Nel caso delle varietà a bacca bianca «abbiamo optato in questa degustazione per il Timorasso e per il Verdicchio, poiché possiedono una certa tensione, croccantezza, salinità e soprattutto la capacità di durare e talvolta di migliorare addirittura nel tempo», spiega Lonardi.
Per ciò che concerne, invece, le cultivar a bacca rossa, «esistono varietà che anche grazie al cambiamento climatico sono decisamente migliorate; ancor meglio, per via del perfezionamento delle tecniche di viticoltura rivivono una nuova epoca». La scelta è ricaduta di conseguenza sulla Corvina per la Valpolicella, sul Nerello Mascalese per l’Etna, sulla Schiava per l’Alto Adige, sul Grignolino per il Monferrato e sul Lambrusco di Sorbara per il Modenese. In sostanza, dice Lonardi, «vini spaventosamente contemporanei, molti dei quali fino a pochi anni fa, erano però considerati inadeguati».

I vitigni autoctoni sono migranti

Come ricorda poi correttamente il prof. Scienza «di fronte alle variazioni di gusto e di clima, ci accorgiamo improvvisamente che tutto ciò che viene definito autoctono acquista valore». Dal momento che ogni varietà di uva si è di fatto adattata ad un contesto territoriale, provenendo da altrove, lo stesso termine “autoctono” risulta agronomicamente e, in grazia della natura, una forzatura. Basti pensare ai nomi di alcuni presunti autoctoni per comprendere quanto sia forzata l’idea di origine: Greco, Grechetto, Grecanico per esempio che rimandano tutti alla Grecia e che confermano quanto i luoghi di origine siano piuttosto differenti da quelli della tradizione.
Stiamo parlando di vitigni migranti che si sono ambientati e hanno tracciato una tipicità, una presenza documentata nel tempo. Checché ne dicano alcune manifestazioni, autoctono non si nasce, al limite si diventa. Di fatto, la biodiversità, la promiscuità e l’intreccio rappresentano valori ben più importanti, sia culturalmente che biologicamente parlando.

Cosa ci riserva il futuro

La viticoltura del futuro, continua ancora il professore, «porterà gli imprenditori a pensare in orizzonti di medio e lungo termine, anche perché i cambiamenti climatici alterano le condizioni pedoclimatiche che conferiscono caratteristiche di unicità e identità alle denominazioni e rendono più favorevole l’utilizzo di vitigni nuovi e più resistenti, come quelli più remoti». In più, poiché la società è sempre più sensibile all’aspetto ambientale e alla gestione del territorio, «il legislatore dovrà sempre più orientare la propria politica verso la sostenibilità che può essere migliorata con gli stessi vitigni antichi».
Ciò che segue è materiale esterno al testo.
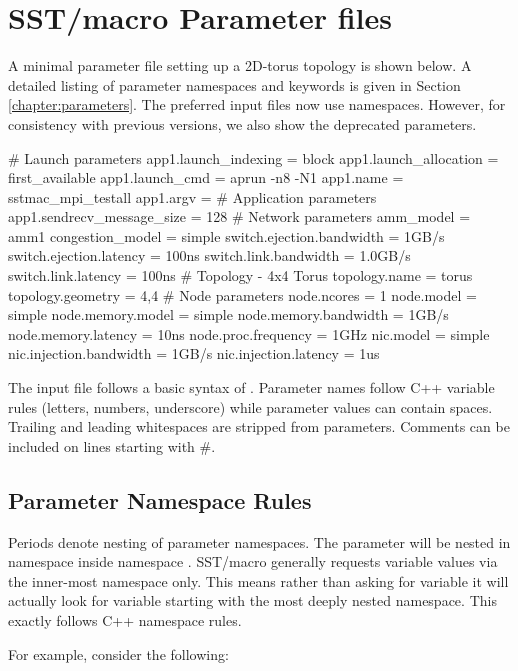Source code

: 
\section{SST/macro Parameter files}
\label{sec:parameters}
A minimal parameter file setting up a 2D-torus topology is shown below. 
A detailed listing of parameter namespaces and keywords is given in Section \ref{chapter:parameters}.
The preferred input files now use namespaces.
However, for consistency with previous versions, we also show the deprecated parameters.

\begin{ViFile}
# Launch parameters
app1.launch_indexing = block
app1.launch_allocation = first_available
app1.launch_cmd = aprun -n8 -N1
app1.name = sstmac_mpi_testall
app1.argv =
# Application parameters
app1.sendrecv_message_size = 128
# Network parameters
amm_model = amm1
congestion_model = simple
switch.ejection.bandwidth = 1GB/s
switch.ejection.latency = 100ns
switch.link.bandwidth = 1.0GB/s
switch.link.latency = 100ns
# Topology - 4x4 Torus
topology.name = torus
topology.geometry = 4,4
# Node parameters
node.ncores = 1
node.model = simple
node.memory.model = simple
node.memory.bandwidth = 1GB/s
node.memory.latency = 10ns
node.proc.frequency = 1GHz
nic.model = simple
nic.injection.bandwidth = 1GB/s
nic.injection.latency = 1us
\end{ViFile}
The input file follows a basic syntax of .  
Parameter names follow C++ variable rules (letters, numbers, underscore) while parameter values can contain spaces.  Trailing and leading whitespaces are stripped from parameters.
Comments can be included on lines starting with \#.

\subsection{Parameter Namespace Rules}
Periods denote nesting of parameter namespaces.
The parameter  will be nested in namespace  inside namespace .
SST/macro generally requests variable values via the inner-most namespace only.
This means rather than asking for variable  it will actually look for variable  starting with the most deeply nested namespace.
This exactly follows C++ namespace rules.

For example, consider the following:

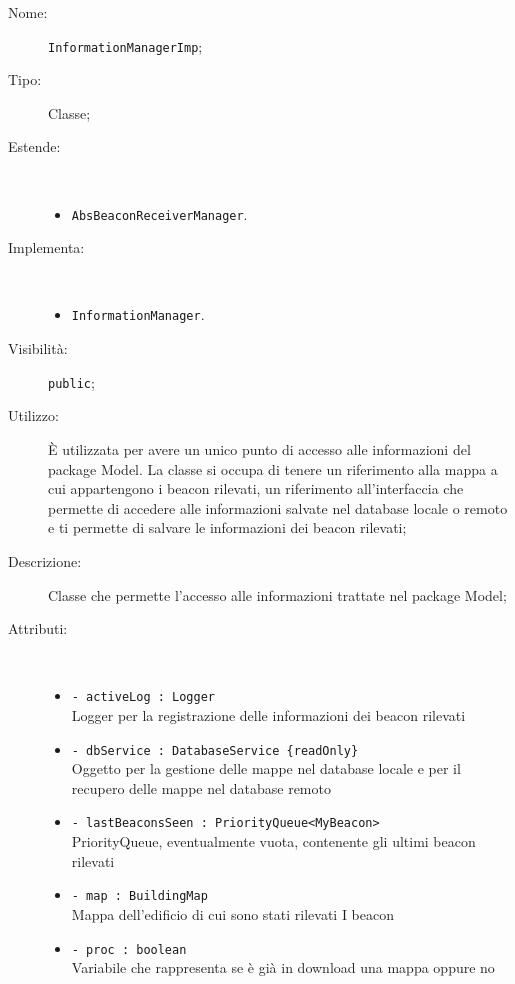 \documentclass[../DefinizioneDiProdotto.tex]{subfiles}
\begin{document}
\begin{description}
	\item[Nome:] \texttt{InformationManagerImp};
	\item[Tipo:] Classe;
	\item[Estende:] \
	\begin{itemize}
		\item \texttt{AbsBeaconReceiverManager}.
	\end{itemize}
	\item[Implementa:] \
	\begin{itemize}
		\item \texttt{InformationManager}.
		
	\end{itemize}
	\item[Visibilità:] \texttt{public};
	\item[Utilizzo:] È utilizzata per avere un unico punto di accesso alle informazioni del package Model. La classe si occupa di tenere un riferimento alla mappa a cui appartengono i beacon rilevati, un riferimento all'interfaccia che permette di accedere alle informazioni salvate nel database locale o remoto e ti permette di salvare le informazioni dei beacon rilevati;
	\item[Descrizione:] Classe che permette l'accesso alle informazioni trattate nel package Model;
	\item[Attributi:] \
	\begin{itemize}
		\item \texttt{- activeLog : Logger}\\
		Logger per la registrazione delle informazioni dei beacon rilevati
		
		\item \texttt{- dbService : DatabaseService \{readOnly\}}\\
		Oggetto per la gestione delle mappe nel database locale e per il recupero delle mappe nel database remoto
		
		\item \texttt{- lastBeaconsSeen : PriorityQueue<MyBeacon>}\\
		PriorityQueue, eventualmente vuota, contenente gli ultimi beacon rilevati
		
		\item \texttt{- map : BuildingMap}\\
		Mappa dell'edificio di cui sono stati rilevati I beacon
		
		\item \texttt{- proc : boolean}\\
		Variabile che rappresenta se è già in download una mappa oppure no
		

\end{itemize}
\end{description}
\end{document}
Esplorando il concetto di Pinosophy

Infine, Lonardi pone l’accento sul concetto di Pinosophy (coniato da lui stesso), che non vuol dire soltanto assaporare nettari che ricordano il Pinot nero, ma qualcosa di più culturalmente avanzato. Significa sostanzialmente bere vini che presentano «un bel nerbo acido e che ben si sposano con le cucine esotiche» trovando in certo qual modo una visione internazionale e quindi una scrupolosa e puntuale contemporaneità.